Activity
In the material below, find the line that contains "coffee table [593,561,883,764]" and the line that contains "wall art [337,239,438,377]", then write out exactly those two lines and everything between them.

Data
**********

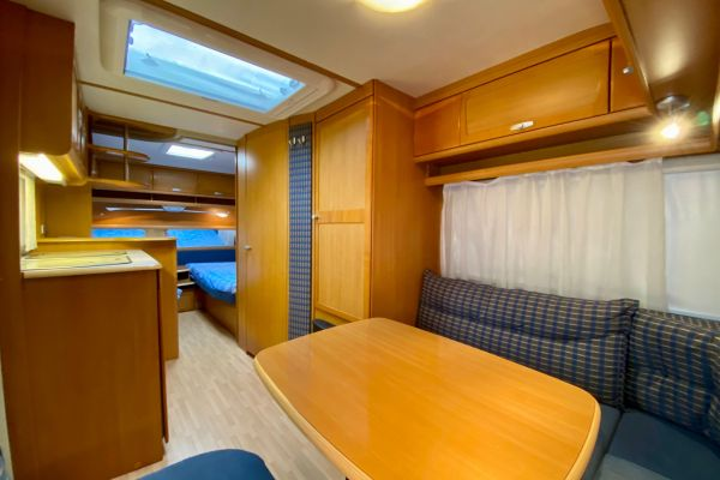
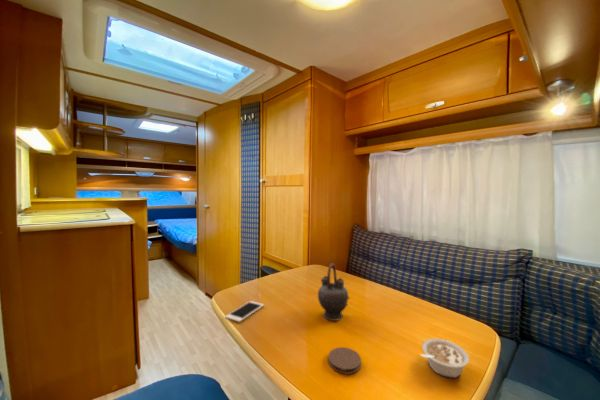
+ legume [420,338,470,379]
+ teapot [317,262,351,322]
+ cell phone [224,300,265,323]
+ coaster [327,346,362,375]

**********

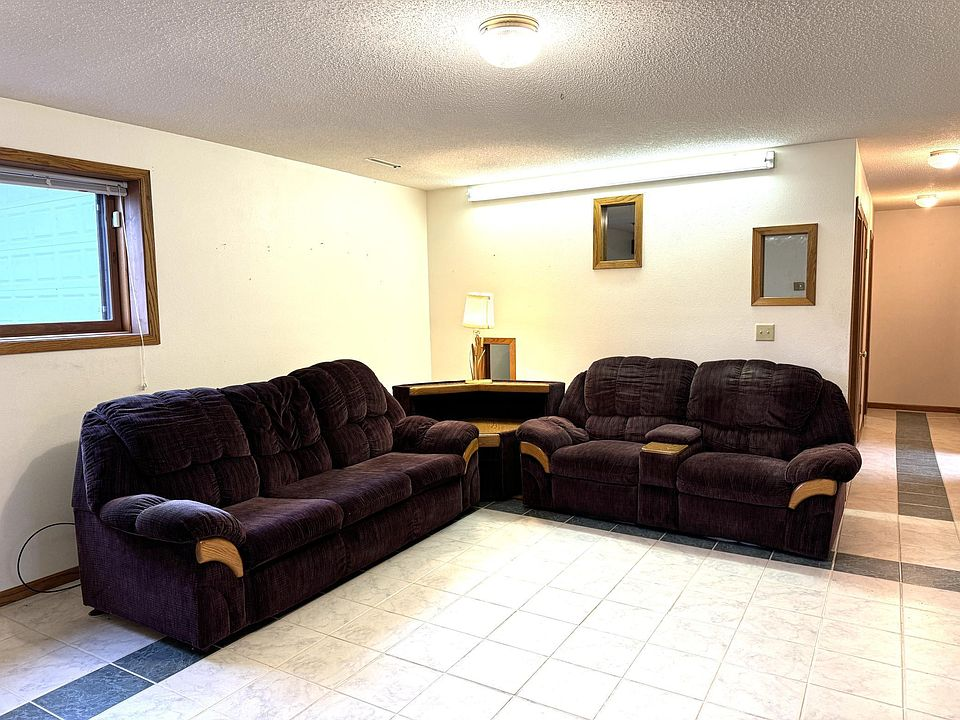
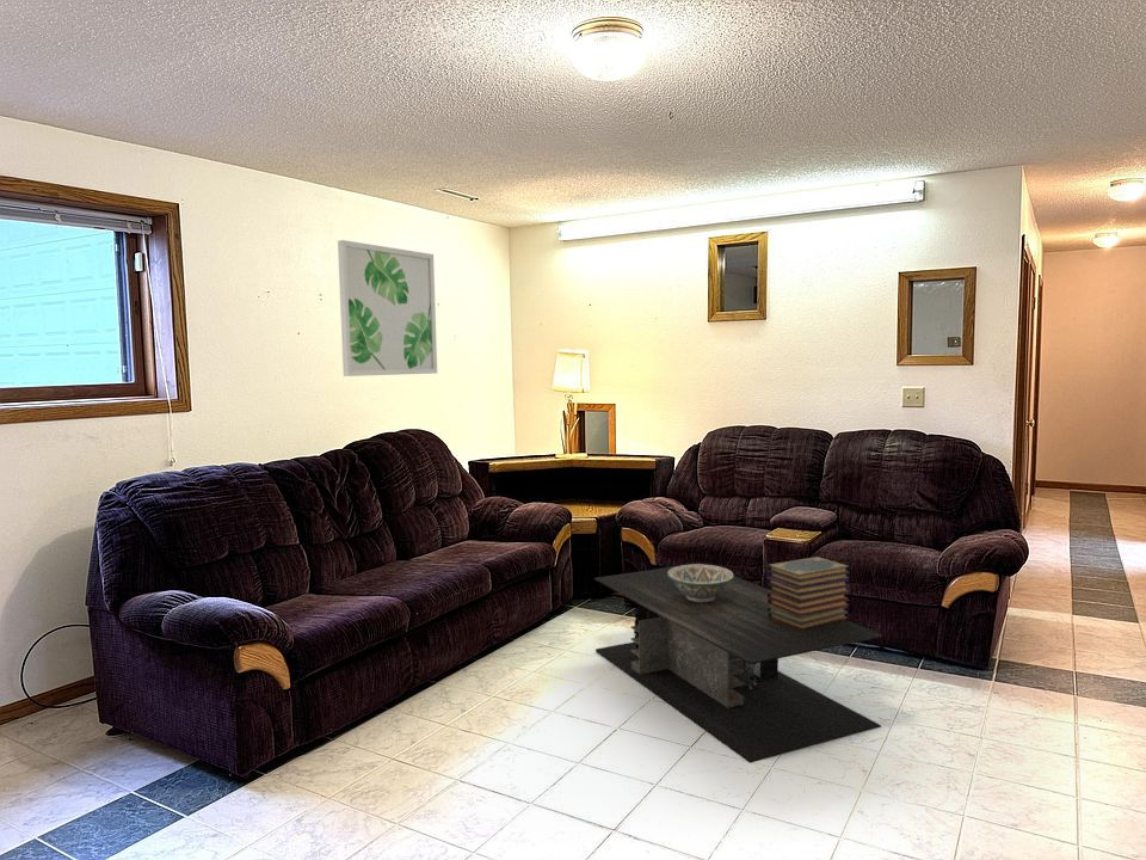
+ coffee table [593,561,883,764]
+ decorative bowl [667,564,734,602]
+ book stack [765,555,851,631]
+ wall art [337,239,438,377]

**********

Completed exercise
+ coffee table [593,561,883,764]
+ decorative bowl [667,564,734,602]
+ book stack [765,555,851,631]
+ wall art [337,239,438,377]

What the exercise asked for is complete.